How Prisons Power Transnational Crime
Prison-based leadership frequently runs drug purchases, logistics and sanctioned violence from behind bars. International Crisis Group analyst Elizabeth Dickinson describes prisons as the "business back rooms" of organized crime: leaders enjoy relative safety while directing operations externally. Where multiple factions coexist, competition for control can spark deadly massacres — such as Uribana (Venezuela, 2013) and Carandiru (Brazil, 1992).
Policy Responses and Their Limits
Politicians across the region have embraced hardline "mano dura" approaches: longer sentences, mass arrests, military involvement in policing and construction of mega-prisons. El Salvador’s large-scale incarceration model and new facilities like CECOT (capacity ~40,000) are cited as templates. Several countries are building new maximum-security complexes (for example, Ecuador’s US$52 million El Encuentro), and Honduras has announced plans for a 20,000-capacity prison.

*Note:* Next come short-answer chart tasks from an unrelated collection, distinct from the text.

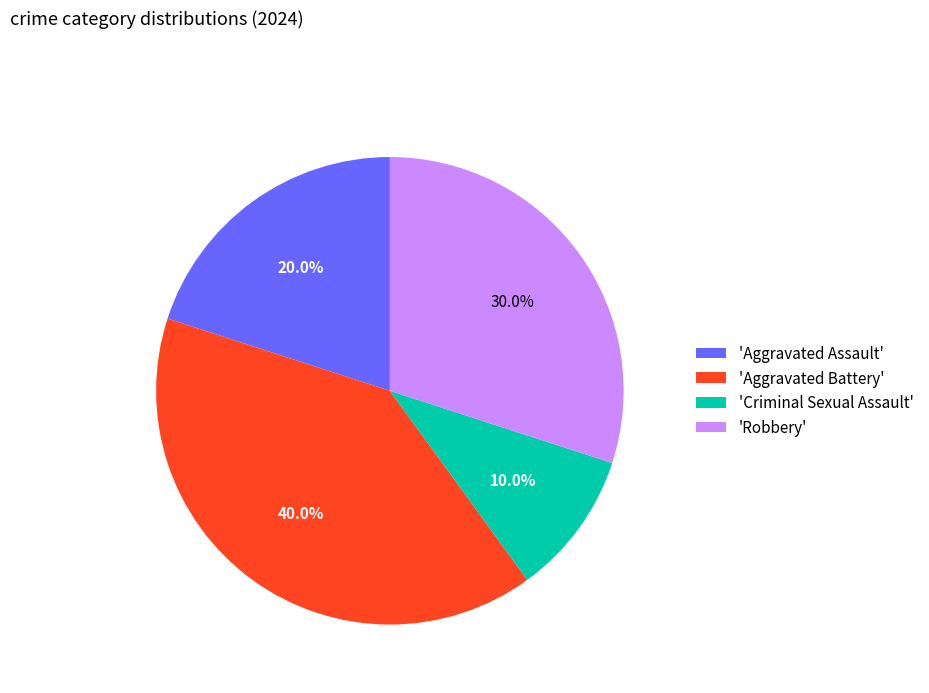

Count the number of slices in the pie.

4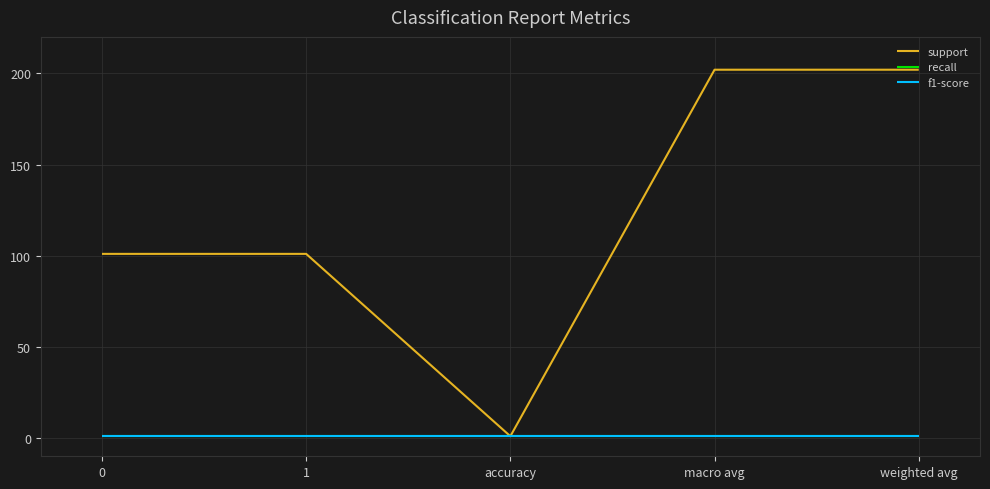

What is the sum of the recall values at macro avg and accuracy?

2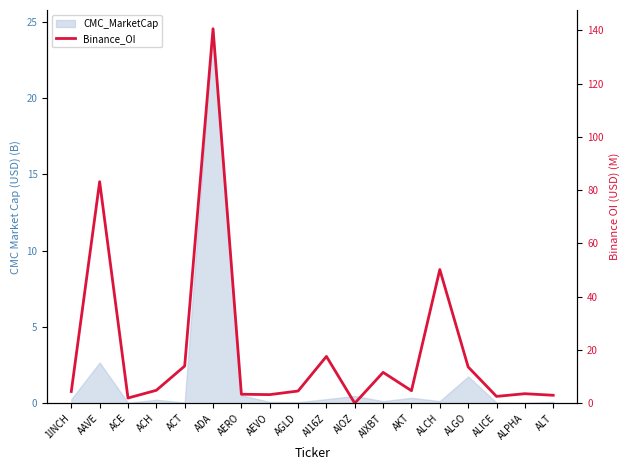

Which label corresponds to the smallest value in the chart?

AIOZ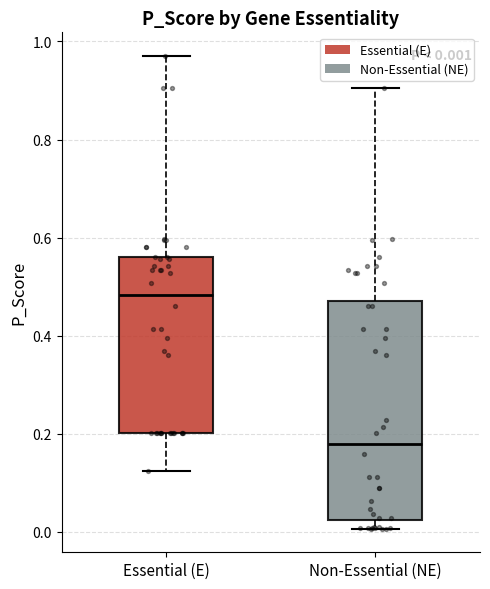

Which box has the lowest median line?

Non-Essential (NE)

But experts warn these measures can be counterproductive. In contexts of overcrowding, weak administration and entrenched prison markets, mass incarceration may strengthen the very networks authorities seek to dismantle. As Dickinson notes, many low-level offenders are drawn into factions simply to survive — turning prisons into recruiting grounds rather than sites of rehabilitation.
Breaking the Cycle
Analysts and former inmates argue that preventing prisons from fueling criminal networks requires more than tougher sentences. Key needs include addressing overcrowding, improving basic conditions, restoring state authority inside facilities, investing in rehabilitation and education, and expanding social and economic opportunities outside prison so at-risk people have alternatives to joining gangs.
“I had many more opportunities to join crime than to make an honest living,” says Gregório Fernandes de Andrade, a former inmate and criminal attorney. “It’s easier for a kid to get a bag of drugs and a gun than a book and a pen.”
Prison reform that combines improved conditions, targeted rehabilitation, and broader social investments is likely to be more effective at reducing the power of organized crime than construction of more cells alone.